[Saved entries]
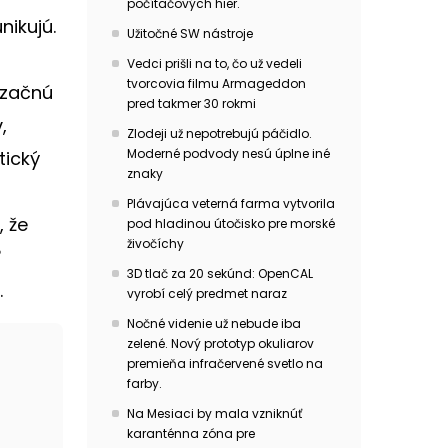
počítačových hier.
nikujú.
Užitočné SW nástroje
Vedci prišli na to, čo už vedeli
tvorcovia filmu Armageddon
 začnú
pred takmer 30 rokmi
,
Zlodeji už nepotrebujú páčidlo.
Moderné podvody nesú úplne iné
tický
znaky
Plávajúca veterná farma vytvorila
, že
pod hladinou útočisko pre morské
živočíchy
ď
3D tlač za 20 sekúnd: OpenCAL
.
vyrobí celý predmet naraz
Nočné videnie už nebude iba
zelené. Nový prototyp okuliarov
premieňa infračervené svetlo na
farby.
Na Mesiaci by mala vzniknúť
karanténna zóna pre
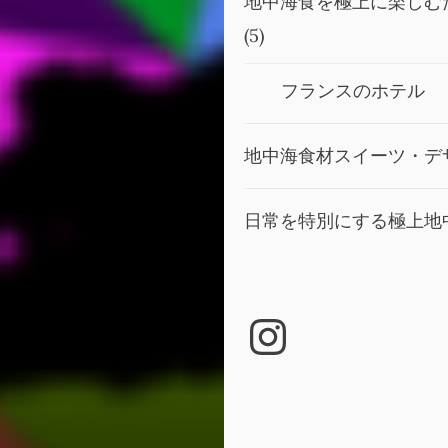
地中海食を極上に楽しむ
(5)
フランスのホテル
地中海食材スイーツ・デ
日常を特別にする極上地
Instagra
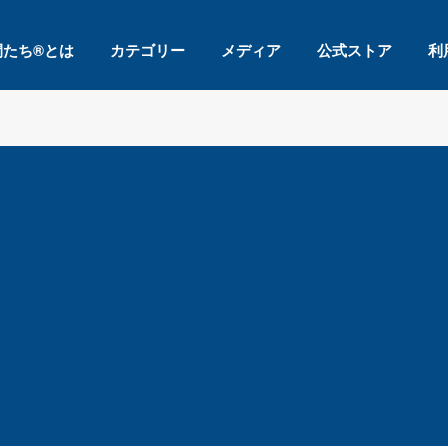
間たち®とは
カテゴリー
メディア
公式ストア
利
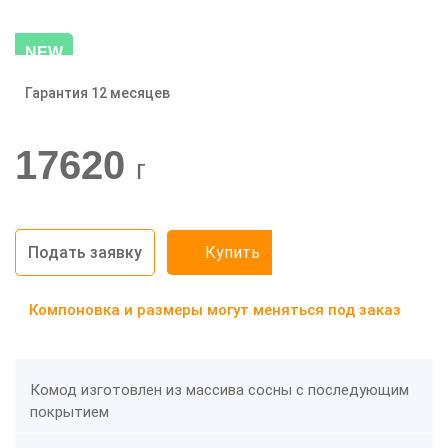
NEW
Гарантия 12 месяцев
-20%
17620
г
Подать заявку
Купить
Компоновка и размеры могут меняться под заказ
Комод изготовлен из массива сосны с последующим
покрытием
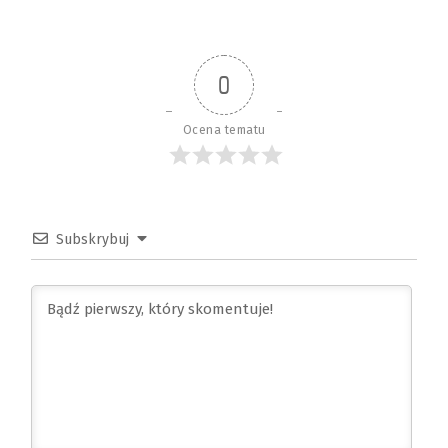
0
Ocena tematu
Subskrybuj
...
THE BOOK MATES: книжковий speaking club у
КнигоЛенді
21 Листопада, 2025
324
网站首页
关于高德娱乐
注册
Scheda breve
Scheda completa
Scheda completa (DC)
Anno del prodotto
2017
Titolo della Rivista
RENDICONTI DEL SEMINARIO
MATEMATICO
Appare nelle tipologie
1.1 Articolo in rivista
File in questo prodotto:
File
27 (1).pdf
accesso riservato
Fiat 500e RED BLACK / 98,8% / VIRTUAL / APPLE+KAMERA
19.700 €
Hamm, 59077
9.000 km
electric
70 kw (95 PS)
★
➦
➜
---
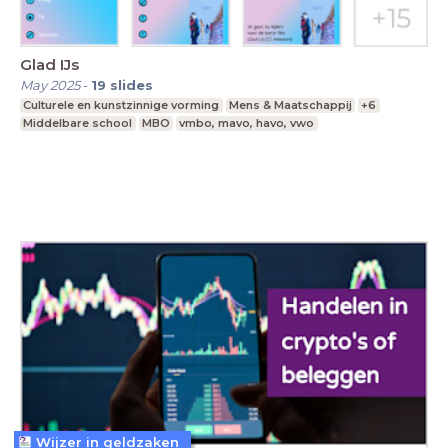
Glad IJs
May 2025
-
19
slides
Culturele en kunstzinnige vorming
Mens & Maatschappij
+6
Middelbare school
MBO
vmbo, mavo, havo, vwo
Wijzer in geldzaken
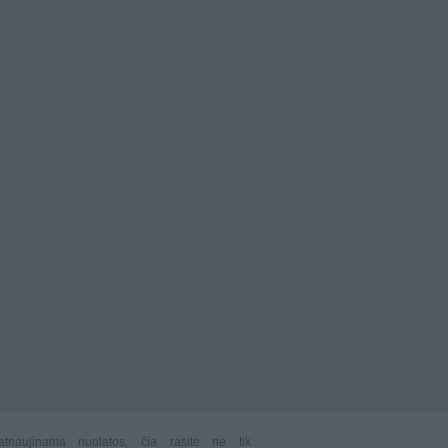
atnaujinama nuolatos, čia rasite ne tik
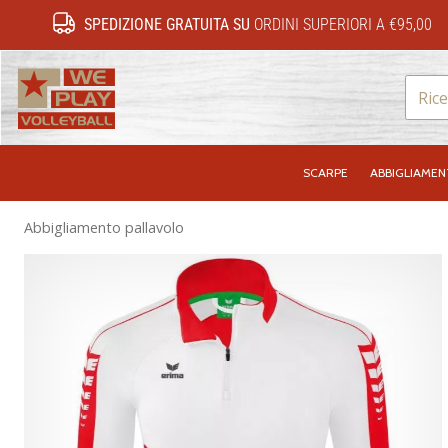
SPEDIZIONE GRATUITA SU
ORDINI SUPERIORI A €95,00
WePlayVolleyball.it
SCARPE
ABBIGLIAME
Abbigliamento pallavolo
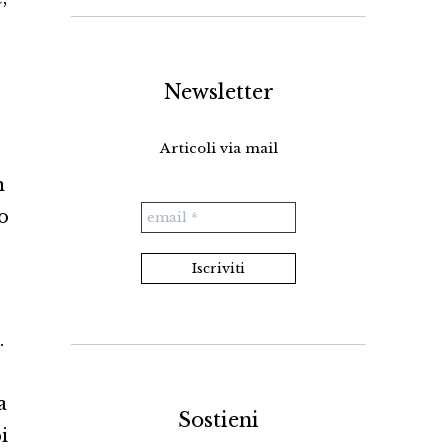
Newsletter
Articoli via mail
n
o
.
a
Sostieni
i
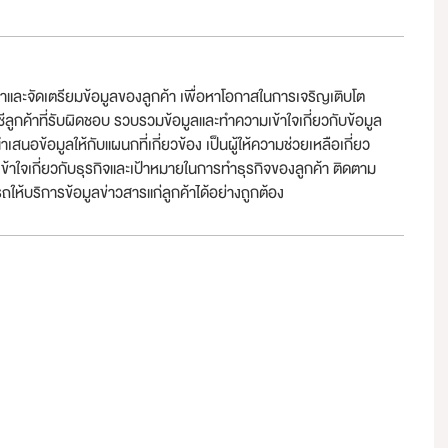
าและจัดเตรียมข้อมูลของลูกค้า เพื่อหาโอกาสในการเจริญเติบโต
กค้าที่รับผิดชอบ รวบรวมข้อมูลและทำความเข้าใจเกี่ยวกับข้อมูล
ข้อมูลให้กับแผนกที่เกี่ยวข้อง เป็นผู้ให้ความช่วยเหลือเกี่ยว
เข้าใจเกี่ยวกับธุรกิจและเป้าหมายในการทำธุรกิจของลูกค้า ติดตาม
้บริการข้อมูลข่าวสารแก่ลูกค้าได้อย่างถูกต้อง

-- Activity --
Pick out each line in the records above that contains the word "prodotto", and copy those lines.

-- Answer to this exercise --
Anno del prodotto
File in questo prodotto:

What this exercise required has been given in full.